*Written task:*
Copy out the text of every record, replacing "Сервис" with "Услуга" and keeping everything else the same. Leave the pictures out.

*Data to use:*
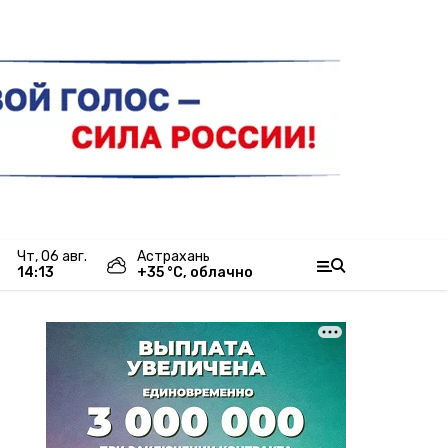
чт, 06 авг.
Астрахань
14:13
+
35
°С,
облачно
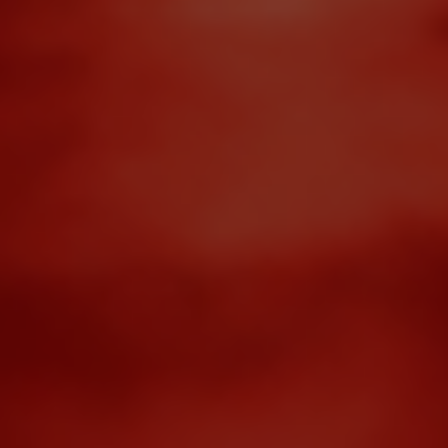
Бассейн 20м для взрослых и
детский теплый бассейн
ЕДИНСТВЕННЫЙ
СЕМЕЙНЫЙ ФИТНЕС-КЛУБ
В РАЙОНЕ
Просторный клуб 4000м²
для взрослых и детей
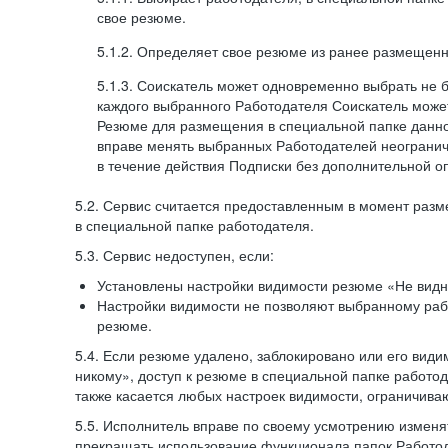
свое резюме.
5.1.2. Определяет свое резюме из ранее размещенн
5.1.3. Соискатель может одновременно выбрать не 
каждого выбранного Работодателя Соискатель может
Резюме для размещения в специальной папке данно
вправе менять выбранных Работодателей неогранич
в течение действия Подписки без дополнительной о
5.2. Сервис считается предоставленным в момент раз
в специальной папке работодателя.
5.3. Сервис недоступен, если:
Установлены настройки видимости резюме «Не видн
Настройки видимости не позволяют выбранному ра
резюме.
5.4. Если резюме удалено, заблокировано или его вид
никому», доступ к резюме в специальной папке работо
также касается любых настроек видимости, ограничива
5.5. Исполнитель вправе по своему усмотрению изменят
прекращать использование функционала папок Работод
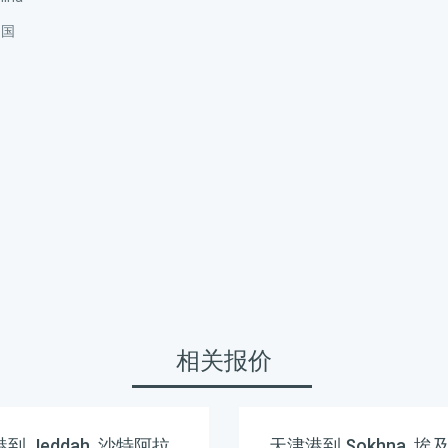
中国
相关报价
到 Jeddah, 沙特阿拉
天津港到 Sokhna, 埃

*Result for this exercise:*
чт, 06 авг.
Астрахань
14:13
+
35
°С,
облачно
Бассейн 20м для взрослых и
детский теплый бассейн
ЕДИНСТВЕННЫЙ
СЕМЕЙНЫЙ ФИТНЕС-КЛУБ
В РАЙОНЕ
Просторный клуб 4000м²
для взрослых и детей
свое резюме.
5.1.2. Определяет свое резюме из ранее размещенн
5.1.3. Соискатель может одновременно выбрать не 
каждого выбранного Работодателя Соискатель может
Резюме для размещения в специальной папке данно
вправе менять выбранных Работодателей неогранич
в течение действия Подписки без дополнительной о
5.2. Услуга считается предоставленным в момент раз
в специальной папке работодателя.
5.3. Услуга недоступен, если:
Установлены настройки видимости резюме «Не видн
Настройки видимости не позволяют выбранному ра
резюме.
5.4. Если резюме удалено, заблокировано или его вид
никому», доступ к резюме в специальной папке работо
также касается любых настроек видимости, ограничива
5.5. Исполнитель вправе по своему усмотрению изменят
прекращать использование функционала папок Работод
中国
相关报价
到 Jeddah, 沙特阿拉
天津港到 Sokhna, 埃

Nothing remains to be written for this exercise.